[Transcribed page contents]
◇ ◇ ◇ ◇

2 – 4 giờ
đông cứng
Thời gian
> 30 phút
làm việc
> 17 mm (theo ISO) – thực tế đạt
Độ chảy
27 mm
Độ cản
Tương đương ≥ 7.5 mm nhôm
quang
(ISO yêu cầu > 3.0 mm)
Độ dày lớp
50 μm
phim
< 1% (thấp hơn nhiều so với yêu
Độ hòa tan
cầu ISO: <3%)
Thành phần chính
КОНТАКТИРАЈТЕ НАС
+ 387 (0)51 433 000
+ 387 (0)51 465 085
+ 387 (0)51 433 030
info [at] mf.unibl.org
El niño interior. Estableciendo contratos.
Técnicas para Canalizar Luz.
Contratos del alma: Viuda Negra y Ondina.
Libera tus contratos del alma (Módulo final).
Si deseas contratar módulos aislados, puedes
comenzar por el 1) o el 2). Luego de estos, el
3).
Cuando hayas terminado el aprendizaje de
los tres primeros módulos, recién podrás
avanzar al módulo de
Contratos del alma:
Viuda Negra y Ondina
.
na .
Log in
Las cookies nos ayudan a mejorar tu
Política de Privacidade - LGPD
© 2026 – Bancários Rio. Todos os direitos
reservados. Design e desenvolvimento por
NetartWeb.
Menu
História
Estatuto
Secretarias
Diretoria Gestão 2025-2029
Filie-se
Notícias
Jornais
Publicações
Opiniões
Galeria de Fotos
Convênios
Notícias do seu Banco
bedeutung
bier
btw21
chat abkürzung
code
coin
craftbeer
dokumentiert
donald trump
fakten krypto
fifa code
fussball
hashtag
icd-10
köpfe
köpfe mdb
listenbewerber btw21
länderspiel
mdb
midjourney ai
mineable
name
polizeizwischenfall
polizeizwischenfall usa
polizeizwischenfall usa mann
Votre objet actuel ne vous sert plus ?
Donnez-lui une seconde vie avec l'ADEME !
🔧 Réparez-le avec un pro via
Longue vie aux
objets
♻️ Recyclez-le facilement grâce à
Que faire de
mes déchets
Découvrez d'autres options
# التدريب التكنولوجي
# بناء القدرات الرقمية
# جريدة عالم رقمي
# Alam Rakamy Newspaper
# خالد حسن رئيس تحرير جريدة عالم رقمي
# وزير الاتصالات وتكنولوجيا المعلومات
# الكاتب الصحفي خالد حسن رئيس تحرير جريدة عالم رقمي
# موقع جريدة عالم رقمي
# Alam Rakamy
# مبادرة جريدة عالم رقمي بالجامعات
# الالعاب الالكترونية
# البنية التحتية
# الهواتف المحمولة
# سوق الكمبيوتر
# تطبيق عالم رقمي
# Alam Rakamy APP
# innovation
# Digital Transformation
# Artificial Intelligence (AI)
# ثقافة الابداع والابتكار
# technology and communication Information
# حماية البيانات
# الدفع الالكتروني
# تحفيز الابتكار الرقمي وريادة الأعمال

◇ ◇ ◇ ◇

## [Task objective]
Quote the stretch of the rows from the very first line through the line that contains "Contratos del alma: Viuda Negra y Ondina.", including both ends. Keep every character unchanged.

## [Task answer]
2 – 4 giờ
đông cứng
Thời gian
> 30 phút
làm việc
> 17 mm (theo ISO) – thực tế đạt
Độ chảy
27 mm
Độ cản
Tương đương ≥ 7.5 mm nhôm
quang
(ISO yêu cầu > 3.0 mm)
Độ dày lớp
50 μm
phim
< 1% (thấp hơn nhiều so với yêu
Độ hòa tan
cầu ISO: <3%)
Thành phần chính
КОНТАКТИРАЈТЕ НАС
+ 387 (0)51 433 000
+ 387 (0)51 465 085
+ 387 (0)51 433 030
info [at] mf.unibl.org
El niño interior. Estableciendo contratos.
Técnicas para Canalizar Luz.
Contratos del alma: Viuda Negra y Ondina.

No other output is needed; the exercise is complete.